### FRAGMENTO PROPORCIONADO:
========================

Pedro Sánchez tiene razón

Quien debería derribar a Mariano Rajoy de la presidencia del Gobierno y del liderazgo del PP son los dirigentes y los parlamentarios del Partido Popular, ofreciendo su cabeza al PSOE y Cs para constituir un Gobierno de carácter ‘constitucional’ hasta las elecciones generales de 2020 o incluso antes.

Y para Rajoy que se lleve con él al infierno todas las responsabilidades de la corrupción y permita limpiar el PP y su pase a la oposición pero evitando la fatal autodestrucción a la que les conduce un patético Rajoy, en el rol de un ciego Sansón. Un Rajoy que, a pesar de ser un cadáver político, continúa infundiendo temor a los suyos y a buena parte de sus adversarios.

Al final el único que está en su sitio y cumpliendo con su obligación de líder de la Oposición es Pedro Sánchez que presentó una moción de censura a Rajoy, presidente del Gobierno y de un partido inundados por la corrupción.

========================

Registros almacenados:
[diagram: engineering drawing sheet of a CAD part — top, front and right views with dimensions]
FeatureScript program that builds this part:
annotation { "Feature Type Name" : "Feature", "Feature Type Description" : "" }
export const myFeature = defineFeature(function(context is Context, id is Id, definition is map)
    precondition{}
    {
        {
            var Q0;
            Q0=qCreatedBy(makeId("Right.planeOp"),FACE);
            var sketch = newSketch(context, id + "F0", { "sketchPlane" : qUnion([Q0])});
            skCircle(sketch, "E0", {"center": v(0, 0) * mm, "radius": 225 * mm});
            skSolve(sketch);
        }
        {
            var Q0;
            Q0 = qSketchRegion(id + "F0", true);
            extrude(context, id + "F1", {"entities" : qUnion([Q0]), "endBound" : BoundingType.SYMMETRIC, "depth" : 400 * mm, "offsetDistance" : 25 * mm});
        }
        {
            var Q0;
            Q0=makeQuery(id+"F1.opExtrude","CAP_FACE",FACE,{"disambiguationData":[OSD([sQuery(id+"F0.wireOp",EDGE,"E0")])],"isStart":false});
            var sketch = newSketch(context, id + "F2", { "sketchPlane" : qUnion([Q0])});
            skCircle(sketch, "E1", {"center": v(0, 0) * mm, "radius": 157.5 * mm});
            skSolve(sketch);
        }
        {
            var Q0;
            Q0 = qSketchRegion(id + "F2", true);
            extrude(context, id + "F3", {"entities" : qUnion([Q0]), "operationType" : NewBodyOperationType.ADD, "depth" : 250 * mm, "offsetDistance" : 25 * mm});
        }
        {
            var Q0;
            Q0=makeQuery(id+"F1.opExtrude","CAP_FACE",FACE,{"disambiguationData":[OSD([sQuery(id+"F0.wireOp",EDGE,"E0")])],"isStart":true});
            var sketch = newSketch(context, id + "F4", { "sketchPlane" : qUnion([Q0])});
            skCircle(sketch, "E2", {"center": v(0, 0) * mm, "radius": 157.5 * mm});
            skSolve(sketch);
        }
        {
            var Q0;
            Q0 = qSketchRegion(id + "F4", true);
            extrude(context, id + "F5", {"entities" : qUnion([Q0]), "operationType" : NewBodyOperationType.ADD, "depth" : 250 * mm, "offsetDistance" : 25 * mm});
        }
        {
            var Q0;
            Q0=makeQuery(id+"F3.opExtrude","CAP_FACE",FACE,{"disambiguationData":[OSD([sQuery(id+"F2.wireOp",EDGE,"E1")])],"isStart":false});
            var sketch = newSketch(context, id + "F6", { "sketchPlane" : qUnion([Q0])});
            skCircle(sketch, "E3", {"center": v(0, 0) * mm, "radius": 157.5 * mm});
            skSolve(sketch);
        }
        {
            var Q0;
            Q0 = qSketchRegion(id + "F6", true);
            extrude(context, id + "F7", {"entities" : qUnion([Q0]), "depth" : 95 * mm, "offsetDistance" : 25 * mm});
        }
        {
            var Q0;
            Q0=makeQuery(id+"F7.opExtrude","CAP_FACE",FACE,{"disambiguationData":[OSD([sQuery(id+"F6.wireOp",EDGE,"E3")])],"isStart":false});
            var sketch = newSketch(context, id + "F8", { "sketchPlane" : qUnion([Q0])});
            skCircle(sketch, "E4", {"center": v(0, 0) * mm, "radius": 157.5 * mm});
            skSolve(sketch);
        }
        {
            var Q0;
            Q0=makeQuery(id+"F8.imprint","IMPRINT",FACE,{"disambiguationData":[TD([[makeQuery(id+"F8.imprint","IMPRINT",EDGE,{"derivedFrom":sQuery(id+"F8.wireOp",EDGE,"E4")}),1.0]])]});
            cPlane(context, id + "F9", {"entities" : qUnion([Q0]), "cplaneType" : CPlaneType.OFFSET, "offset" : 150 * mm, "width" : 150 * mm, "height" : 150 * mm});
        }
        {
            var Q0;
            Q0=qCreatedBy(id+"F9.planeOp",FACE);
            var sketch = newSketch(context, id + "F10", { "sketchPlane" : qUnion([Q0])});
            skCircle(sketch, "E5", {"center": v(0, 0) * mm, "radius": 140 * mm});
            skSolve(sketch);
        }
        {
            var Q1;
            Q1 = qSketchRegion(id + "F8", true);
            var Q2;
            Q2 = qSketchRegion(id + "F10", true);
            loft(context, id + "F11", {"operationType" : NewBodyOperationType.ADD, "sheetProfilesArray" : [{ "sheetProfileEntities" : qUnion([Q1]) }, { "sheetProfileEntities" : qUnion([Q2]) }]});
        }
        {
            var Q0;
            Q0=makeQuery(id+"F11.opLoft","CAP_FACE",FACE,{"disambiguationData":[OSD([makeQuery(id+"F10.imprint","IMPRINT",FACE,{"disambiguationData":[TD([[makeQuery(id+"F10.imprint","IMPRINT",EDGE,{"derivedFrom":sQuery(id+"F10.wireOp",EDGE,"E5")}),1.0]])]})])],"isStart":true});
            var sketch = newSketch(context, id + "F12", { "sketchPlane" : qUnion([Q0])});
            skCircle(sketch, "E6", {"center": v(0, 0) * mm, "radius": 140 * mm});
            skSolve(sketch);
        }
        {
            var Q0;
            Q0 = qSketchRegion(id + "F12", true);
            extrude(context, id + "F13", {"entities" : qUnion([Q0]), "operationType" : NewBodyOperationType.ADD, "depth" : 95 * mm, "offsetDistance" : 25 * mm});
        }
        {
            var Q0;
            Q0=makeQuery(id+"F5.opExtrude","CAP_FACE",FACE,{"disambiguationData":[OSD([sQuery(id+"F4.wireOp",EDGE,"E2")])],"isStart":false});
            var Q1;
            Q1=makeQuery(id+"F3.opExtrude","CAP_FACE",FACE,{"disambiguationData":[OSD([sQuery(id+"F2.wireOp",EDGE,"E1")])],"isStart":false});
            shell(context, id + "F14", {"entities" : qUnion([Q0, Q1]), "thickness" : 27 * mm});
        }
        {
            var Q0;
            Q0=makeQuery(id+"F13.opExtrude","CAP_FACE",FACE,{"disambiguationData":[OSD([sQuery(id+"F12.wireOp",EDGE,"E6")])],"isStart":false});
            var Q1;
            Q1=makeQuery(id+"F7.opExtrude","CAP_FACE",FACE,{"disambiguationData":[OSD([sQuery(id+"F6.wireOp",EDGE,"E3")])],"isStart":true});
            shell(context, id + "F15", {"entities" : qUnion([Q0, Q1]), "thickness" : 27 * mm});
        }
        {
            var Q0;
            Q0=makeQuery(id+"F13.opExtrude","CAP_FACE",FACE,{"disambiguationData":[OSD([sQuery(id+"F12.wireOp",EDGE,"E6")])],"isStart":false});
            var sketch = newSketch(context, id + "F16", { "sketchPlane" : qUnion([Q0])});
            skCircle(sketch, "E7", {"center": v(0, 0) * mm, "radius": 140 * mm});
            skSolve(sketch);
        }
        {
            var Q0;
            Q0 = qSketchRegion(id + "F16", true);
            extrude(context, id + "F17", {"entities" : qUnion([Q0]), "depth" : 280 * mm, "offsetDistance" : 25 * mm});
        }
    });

========================

### EJERCICIOS PROPUESTOS:
a) Transcribe literalmente el pasaje del artículo de opinión sobre Rajoy que comienza con las palabras que contienen "Al final el" y acaba con "por la corrupción.".
b) Responde a estas preguntas a partir del artículo de opinión sobre Rajoy:
(i) ¿Hasta qué elecciones generales, como plazo máximo, se plantea un Gobierno de carácter 'constitucional'?
(ii) ¿Con qué figura se compara a Rajoy al hablar de la autodestrucción del PP?
(iii) ¿Qué presentó Pedro Sánchez contra Rajoy?
c) Redacta la continuación del artículo de opinión sobre Rajoy a partir de su última oración.

### SOLUCIONES:
a)
Al final el único que está en su sitio y cumpliendo con su obligación de líder de la Oposición es Pedro Sánchez que presentó una moción de censura a Rajoy, presidente del Gobierno y de un partido inundados por la corrupción.

b)
(i) Hasta las elecciones generales de 2020, o incluso antes.
(ii) Con un ciego Sansón.
(iii) Una moción de censura.

c)
Y hace bien Pablo Iglesias en ofrecer el apoyo incondicional de Podemos a la moción de censura. Y hace muy mal Albert Rivera exigiendo elecciones inmediatas porque antes de eso hay que controlar la RTVE del PP así como la Fiscalía para desvelar toda la corrupción del PP, y ordenar la respuesta del Estado al desafío catalán en el que, por omisión y mala acción, tienen una grave responsabilidad Rajoy y su Gobierno (porque debieron aplicar el 155 el día 7 del pasado mes de septiembre, evitando el referéndum y la declaración de independencia).

Pero a Rivera -como lo dijimos el sábado- se le han subido a la cabeza las encuestas que le anuncian en votos la victoria del Cs y se le han caído a los pies los principios democráticos de los que hacía alarde su partido. Y sobre todo no quiere que Sánchez llegue a la Moncloa antes que él. En definitiva y, como vimos en la votación de Presupuestos, Rivera está bastante cómodo con la corrupción del PP y se presenta a los votantes de ese partido como el sucesor natural de Rajoy.

Ahora bien, si Rivera no apoya la justa moción de Sánchez acabará otra vez en el séquito de Rajoy en la asombrosa compañía de Urkullu, Junqueras y Puigdemont. Lo que significará que sólo Sánchez denuncia la corrupción. Y lo que dejará a los nacionalistas secesionistas en el rol masoquista de viajar en compañía de Cs y de salvarle el pellejo (por poco tiempo) a su carcelero Rajoy, lo que probaría que el tal Torra además de ser un fascista es un idiota.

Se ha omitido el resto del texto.